Exposed: Critical Vulnerabilities in Industrial Cellular Routers Threaten OT Networks
Thousands of internet facing vulnerable devices.
Industrial networks face grave risks as critical vulnerabilities in cellular routers jeopardize OT systems, emphasizing the urgency of proactive security measures.
Industrial cybersecurity firms, Otorio and Claroty, have conducted an in-depth analysis of cloud-management platforms used by industrial cellular router vendors, revealing a total of eleven vulnerabilities with the potential for remote code execution. Even if the cloud-management platform is not actively configured, these vulnerabilities pose severe risks to operational technology (OT) networks. The impact of these vulnerabilities extends beyond the specific vendors involved, potentially affecting thousands of industrial Internet of Things (IIoT) devices and networks in various sectors.
The research conducted by Otorio's security research team leader, Eran Jacob, and security researcher Roni Gavrilov, highlights the potential consequences of these vulnerabilities. The breaching of these devices can bypass the existing security layers in common deployments, as IIoT devices are typically connected to both the Internet and internal OT networks. This situation also increases the risk of propagation to additional sites through the built-in virtual private network (VPN), amplifying the impact on production and safety within the physical environment.

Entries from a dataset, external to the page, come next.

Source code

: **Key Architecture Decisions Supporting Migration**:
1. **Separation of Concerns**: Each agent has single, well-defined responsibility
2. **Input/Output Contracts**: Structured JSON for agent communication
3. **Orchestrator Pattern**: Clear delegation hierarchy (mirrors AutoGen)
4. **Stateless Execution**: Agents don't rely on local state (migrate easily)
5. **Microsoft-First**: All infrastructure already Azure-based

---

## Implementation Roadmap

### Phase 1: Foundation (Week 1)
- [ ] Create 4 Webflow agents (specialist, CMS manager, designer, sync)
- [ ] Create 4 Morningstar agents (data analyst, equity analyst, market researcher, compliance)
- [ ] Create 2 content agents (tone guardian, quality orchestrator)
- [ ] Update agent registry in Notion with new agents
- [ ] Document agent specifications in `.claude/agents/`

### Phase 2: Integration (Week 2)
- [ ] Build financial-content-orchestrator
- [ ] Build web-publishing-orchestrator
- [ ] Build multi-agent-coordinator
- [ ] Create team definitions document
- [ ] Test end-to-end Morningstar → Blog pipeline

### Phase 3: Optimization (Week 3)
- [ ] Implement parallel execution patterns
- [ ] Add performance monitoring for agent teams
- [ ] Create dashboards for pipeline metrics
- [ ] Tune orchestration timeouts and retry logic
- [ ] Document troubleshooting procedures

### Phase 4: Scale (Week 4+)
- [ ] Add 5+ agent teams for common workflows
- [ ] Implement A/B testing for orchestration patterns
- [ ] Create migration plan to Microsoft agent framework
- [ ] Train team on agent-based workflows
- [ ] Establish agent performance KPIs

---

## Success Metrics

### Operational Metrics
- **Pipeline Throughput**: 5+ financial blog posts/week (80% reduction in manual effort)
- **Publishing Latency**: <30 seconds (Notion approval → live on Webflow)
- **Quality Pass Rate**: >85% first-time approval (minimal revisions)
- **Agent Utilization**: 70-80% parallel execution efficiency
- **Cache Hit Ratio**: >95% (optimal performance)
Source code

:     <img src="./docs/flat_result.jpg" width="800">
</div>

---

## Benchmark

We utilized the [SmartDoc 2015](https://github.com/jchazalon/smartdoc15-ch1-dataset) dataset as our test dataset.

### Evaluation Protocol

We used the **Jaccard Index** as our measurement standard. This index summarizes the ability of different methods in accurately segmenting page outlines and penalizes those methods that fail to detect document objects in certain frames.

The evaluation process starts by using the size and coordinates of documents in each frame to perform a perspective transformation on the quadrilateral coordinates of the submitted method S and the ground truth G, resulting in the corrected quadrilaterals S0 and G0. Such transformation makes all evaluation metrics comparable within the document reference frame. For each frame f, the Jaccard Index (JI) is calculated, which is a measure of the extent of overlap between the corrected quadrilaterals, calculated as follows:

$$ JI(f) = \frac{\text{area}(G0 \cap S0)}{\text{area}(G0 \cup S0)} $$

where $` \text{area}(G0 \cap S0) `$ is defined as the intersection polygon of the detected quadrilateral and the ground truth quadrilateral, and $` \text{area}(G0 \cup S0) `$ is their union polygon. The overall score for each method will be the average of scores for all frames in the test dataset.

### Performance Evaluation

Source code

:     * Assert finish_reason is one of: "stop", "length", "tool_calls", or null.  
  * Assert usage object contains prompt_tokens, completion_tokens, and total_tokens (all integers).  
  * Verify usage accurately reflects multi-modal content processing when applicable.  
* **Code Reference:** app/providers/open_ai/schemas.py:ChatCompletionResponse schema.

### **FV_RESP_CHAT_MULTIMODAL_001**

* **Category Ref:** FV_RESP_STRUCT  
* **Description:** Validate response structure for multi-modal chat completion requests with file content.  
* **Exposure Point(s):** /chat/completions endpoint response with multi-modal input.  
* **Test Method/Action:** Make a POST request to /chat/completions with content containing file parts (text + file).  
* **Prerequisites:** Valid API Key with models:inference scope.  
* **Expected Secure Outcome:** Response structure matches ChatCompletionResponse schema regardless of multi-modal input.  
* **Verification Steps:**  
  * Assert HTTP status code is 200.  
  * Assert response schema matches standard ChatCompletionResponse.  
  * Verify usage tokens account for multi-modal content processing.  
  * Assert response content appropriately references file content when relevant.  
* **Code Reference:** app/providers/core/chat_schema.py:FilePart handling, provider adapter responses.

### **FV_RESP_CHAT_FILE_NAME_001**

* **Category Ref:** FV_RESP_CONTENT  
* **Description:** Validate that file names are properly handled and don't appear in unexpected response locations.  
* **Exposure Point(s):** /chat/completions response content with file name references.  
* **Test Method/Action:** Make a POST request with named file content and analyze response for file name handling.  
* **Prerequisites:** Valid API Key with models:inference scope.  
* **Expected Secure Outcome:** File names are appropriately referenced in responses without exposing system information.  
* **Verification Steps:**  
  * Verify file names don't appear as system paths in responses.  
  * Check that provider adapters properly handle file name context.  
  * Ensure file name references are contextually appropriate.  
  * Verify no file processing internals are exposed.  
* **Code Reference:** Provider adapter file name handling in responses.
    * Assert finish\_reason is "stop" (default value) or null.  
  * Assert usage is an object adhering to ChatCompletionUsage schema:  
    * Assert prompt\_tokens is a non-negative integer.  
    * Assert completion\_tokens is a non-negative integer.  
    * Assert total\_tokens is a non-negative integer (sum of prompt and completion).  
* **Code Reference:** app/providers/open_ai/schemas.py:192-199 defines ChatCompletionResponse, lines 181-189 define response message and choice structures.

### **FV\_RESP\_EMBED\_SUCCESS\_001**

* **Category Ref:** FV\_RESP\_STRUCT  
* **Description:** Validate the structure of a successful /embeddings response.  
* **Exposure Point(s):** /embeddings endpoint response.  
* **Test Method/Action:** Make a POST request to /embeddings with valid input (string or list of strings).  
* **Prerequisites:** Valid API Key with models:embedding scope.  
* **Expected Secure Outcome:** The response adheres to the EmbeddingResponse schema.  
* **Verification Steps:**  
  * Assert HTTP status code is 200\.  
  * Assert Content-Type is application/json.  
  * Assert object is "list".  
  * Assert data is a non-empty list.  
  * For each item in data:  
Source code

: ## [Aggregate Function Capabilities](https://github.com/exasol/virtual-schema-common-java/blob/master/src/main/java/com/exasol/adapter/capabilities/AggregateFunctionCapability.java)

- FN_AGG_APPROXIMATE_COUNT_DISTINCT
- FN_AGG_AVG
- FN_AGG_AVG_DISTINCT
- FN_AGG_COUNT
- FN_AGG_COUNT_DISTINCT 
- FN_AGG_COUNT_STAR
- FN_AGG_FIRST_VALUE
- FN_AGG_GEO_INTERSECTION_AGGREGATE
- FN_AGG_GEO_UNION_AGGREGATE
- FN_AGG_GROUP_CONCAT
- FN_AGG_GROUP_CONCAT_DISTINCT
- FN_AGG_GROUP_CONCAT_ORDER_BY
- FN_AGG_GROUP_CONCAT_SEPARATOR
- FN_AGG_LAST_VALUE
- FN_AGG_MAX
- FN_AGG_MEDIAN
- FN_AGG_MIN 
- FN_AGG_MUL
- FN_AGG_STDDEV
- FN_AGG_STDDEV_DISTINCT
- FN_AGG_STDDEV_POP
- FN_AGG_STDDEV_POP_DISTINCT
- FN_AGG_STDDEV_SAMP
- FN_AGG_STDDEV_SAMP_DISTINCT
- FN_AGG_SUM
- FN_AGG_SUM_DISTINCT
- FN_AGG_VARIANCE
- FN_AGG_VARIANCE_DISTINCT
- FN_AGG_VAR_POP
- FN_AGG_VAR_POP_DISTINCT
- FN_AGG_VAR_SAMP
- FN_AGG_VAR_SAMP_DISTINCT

Attackers have various vectors through which they can exploit these vulnerabilities. These include gaining root access through a reverse-shell, compromising production network devices to facilitate unauthorized access and control with root privileges, and exfiltrating sensitive information or performing operations such as shutdowns. These vulnerabilities were responsibly disclosed to the vendors and the Cybersecurity and Infrastructure Security Agency (CISA), resulting in mitigations being implemented by the vendors to address the issues.
Teltonika Networks, a Lithuania-based company known for its LTE routers, gateways, and modems used across different sectors, has also encountered potential security flaws in its products. Otorio and Claroty specifically analyzed Teltonika's RUT241 and RUT955 cellular routers, along with the Teltonika Remote Management System (RMS) employed for monitoring and managing connected devices, whether deployed on-premises or in the cloud.
What was found?
During the analysis, eight types of security vulnerabilities were discovered in Teltonika's products. These vulnerabilities were briefly described in an advisory by the US Cybersecurity and Infrastructure Security Agency (CISA). Following the notification, Teltonika promptly released patches to address the identified vulnerabilities in both the RMS platform and the RUT routers. Otorio and Claroty provided a more detailed breakdown of their findings, shedding light on the potential consequences.
Exploiting the RMS vulnerabilities opens the door to arbitrary code or command execution with elevated privileges, unauthorized information retrieval, and the ability to route connections to remote servers. Similarly, vulnerabilities in Teltonika's routers enable arbitrary code or command execution. Of particular concern is the fact that certain vulnerabilities and exploit chains do not require any permissions or credentials for the devices. With thousands of Teltonika devices accessible from the internet, attackers can target exposed and non-exposed devices alike by compromising the cloud-based management platform.
Noam Moshe, a vulnerability researcher at Claroty, emphasized that 4G routers, such as those produced by Teltonika, are commonly utilized to connect remote IoT/IIoT sites or devices to the internet. Exploiting these vulnerabilities grants attackers access to the internal networks linked to the targeted devices. Consequently, unauthorized access to internal IIoT/IoT networks, vulnerable devices, and internal services across numerous organisations becomes a significant concern.
Final thoughts and remediation
The extensive adoption of industrial cellular routers underscores the urgency of addressing these vulnerabilities promptly. Teltonika Networks, alongside the impacted vendors, has taken critical steps by releasing patches and collaborating with researchers to mitigate the risks. Organisations utilizing the affected devices should diligently apply the necessary patches and follow the mitigation strategies outlined by Otorio and Claroty. By disabling unused cloud features, registering devices to limit remote access, and enforcing strong authentication measures, organizations can bolster the security of their industrial networks and protect against potential attacks.